What you are asked to do -
Retype the data below exactly; skip every image.

Dataset content -
^^^^^^^^^^^^^^^^

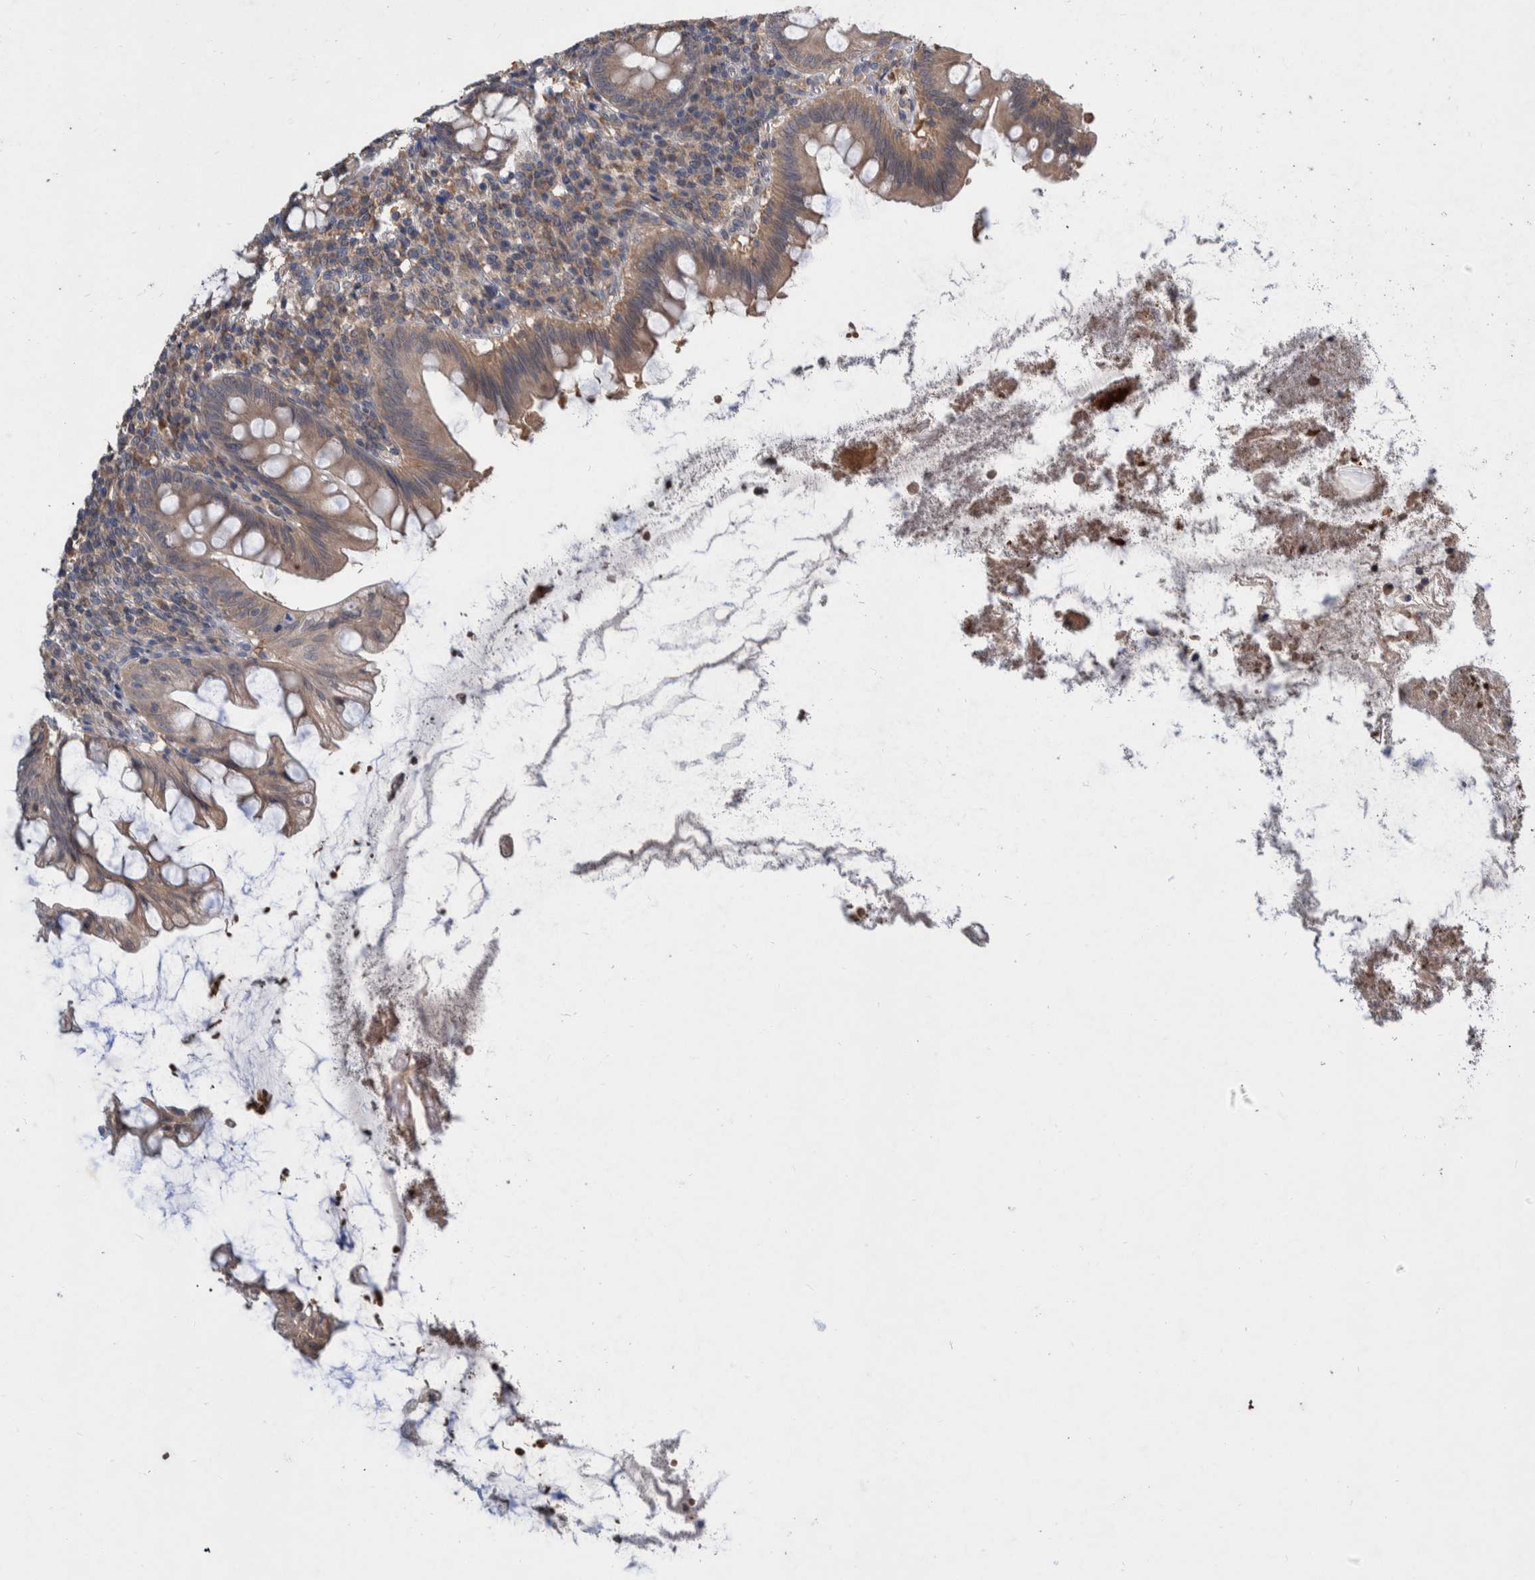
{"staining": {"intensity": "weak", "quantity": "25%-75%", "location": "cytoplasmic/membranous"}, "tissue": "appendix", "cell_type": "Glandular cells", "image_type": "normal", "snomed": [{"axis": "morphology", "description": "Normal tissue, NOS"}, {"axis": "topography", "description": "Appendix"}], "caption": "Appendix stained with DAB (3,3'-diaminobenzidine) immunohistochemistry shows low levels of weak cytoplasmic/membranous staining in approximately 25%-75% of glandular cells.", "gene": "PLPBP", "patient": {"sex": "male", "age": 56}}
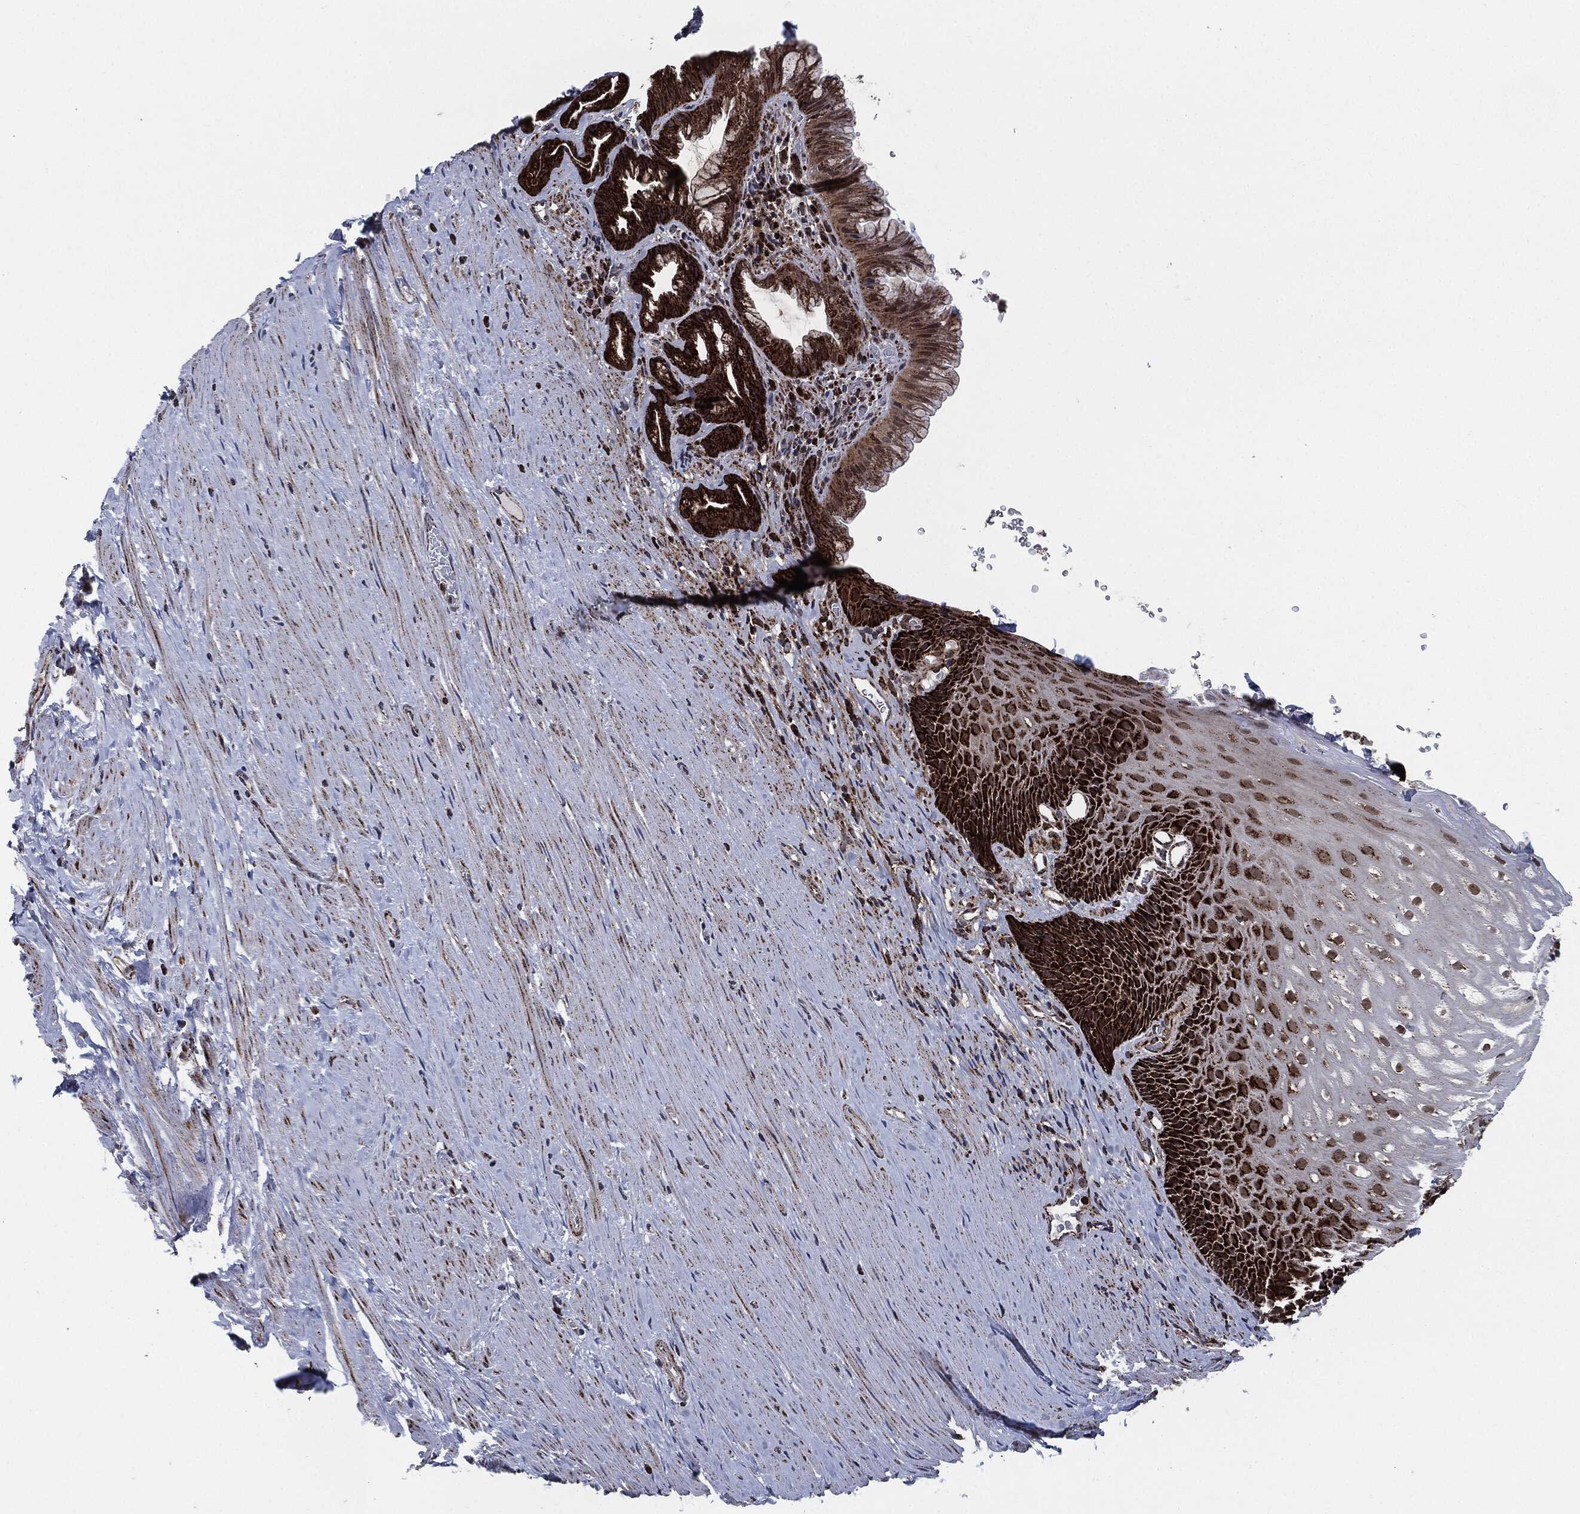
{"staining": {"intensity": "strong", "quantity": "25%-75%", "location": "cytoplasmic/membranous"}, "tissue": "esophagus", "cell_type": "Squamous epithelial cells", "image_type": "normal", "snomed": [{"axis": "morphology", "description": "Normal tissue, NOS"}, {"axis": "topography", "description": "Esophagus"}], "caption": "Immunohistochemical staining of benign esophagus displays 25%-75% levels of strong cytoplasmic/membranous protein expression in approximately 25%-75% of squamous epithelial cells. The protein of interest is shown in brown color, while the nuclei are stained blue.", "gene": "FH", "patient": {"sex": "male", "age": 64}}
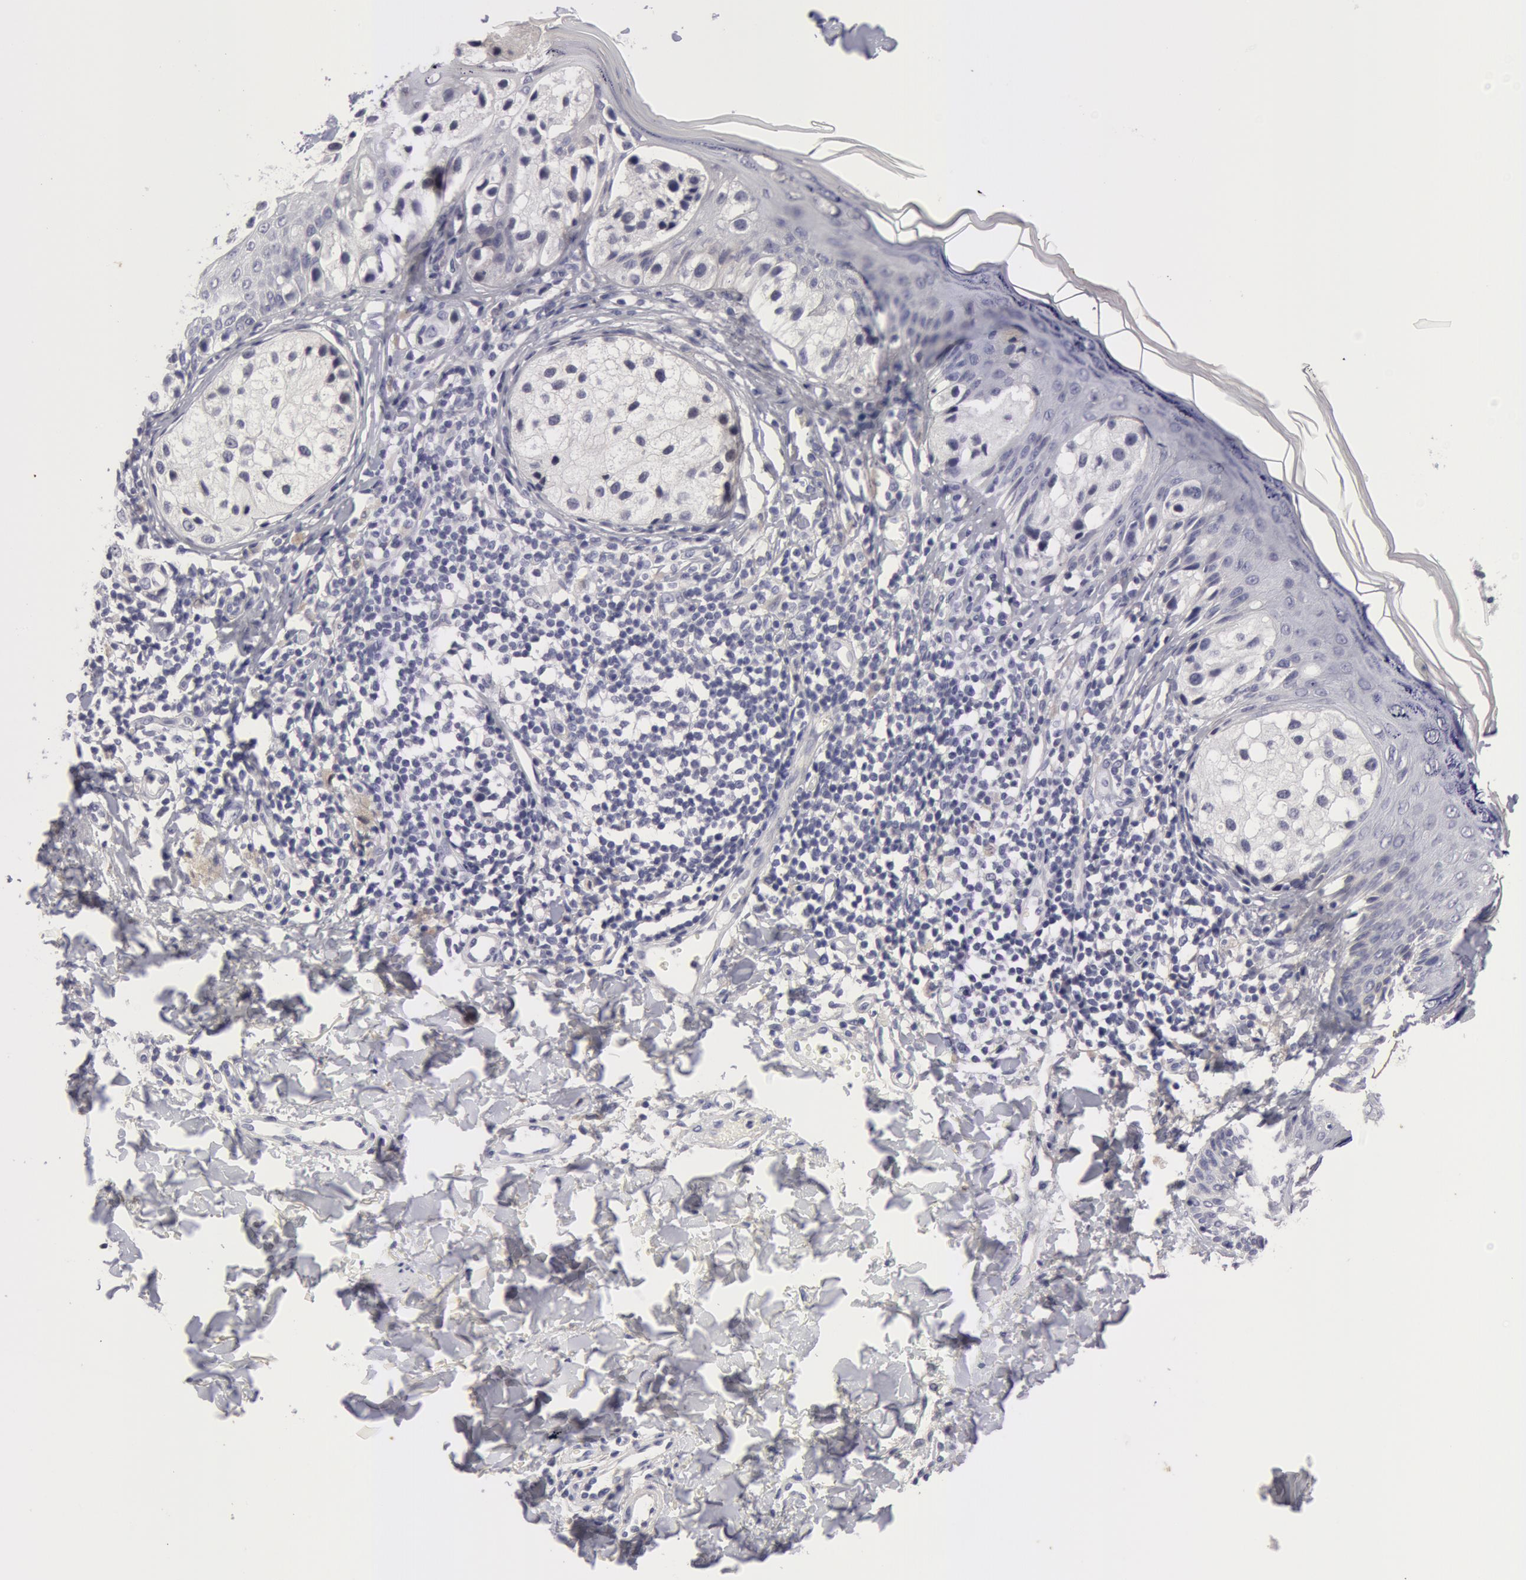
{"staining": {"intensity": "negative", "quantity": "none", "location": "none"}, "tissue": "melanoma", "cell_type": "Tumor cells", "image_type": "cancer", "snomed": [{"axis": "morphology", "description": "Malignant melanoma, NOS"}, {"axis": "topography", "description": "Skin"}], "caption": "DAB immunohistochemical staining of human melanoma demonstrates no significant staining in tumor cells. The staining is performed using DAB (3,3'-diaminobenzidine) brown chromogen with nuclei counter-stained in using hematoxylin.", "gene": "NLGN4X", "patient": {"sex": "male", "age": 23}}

^^^^^^^^^^^^^^^^

Worked solution -
{"staining": {"intensity": "weak", "quantity": "25%-75%", "location": "cytoplasmic/membranous"}, "tissue": "appendix", "cell_type": "Glandular cells", "image_type": "normal", "snomed": [{"axis": "morphology", "description": "Normal tissue, NOS"}, {"axis": "topography", "description": "Appendix"}], "caption": "Appendix stained with DAB (3,3'-diaminobenzidine) immunohistochemistry shows low levels of weak cytoplasmic/membranous staining in approximately 25%-75% of glandular cells.", "gene": "PLPBP", "patient": {"sex": "male", "age": 56}}
{"staining": {"intensity": "strong", "quantity": "25%-75%", "location": "cytoplasmic/membranous"}, "tissue": "esophagus", "cell_type": "Squamous epithelial cells", "image_type": "normal", "snomed": [{"axis": "morphology", "description": "Normal tissue, NOS"}, {"axis": "topography", "description": "Esophagus"}], "caption": "Immunohistochemical staining of benign esophagus displays 25%-75% levels of strong cytoplasmic/membranous protein expression in approximately 25%-75% of squamous epithelial cells. The protein of interest is shown in brown color, while the nuclei are stained blue.", "gene": "FH", "patient": {"sex": "male", "age": 64}}
{"staining": {"intensity": "negative", "quantity": "none", "location": "none"}, "tissue": "melanoma", "cell_type": "Tumor cells", "image_type": "cancer", "snomed": [{"axis": "morphology", "description": "Malignant melanoma, NOS"}, {"axis": "topography", "description": "Skin"}], "caption": "DAB immunohistochemical staining of human melanoma demonstrates no significant staining in tumor cells. The staining is performed using DAB (3,3'-diaminobenzidine) brown chromogen with nuclei counter-stained in using hematoxylin.", "gene": "NLGN4X", "patient": {"sex": "male", "age": 23}}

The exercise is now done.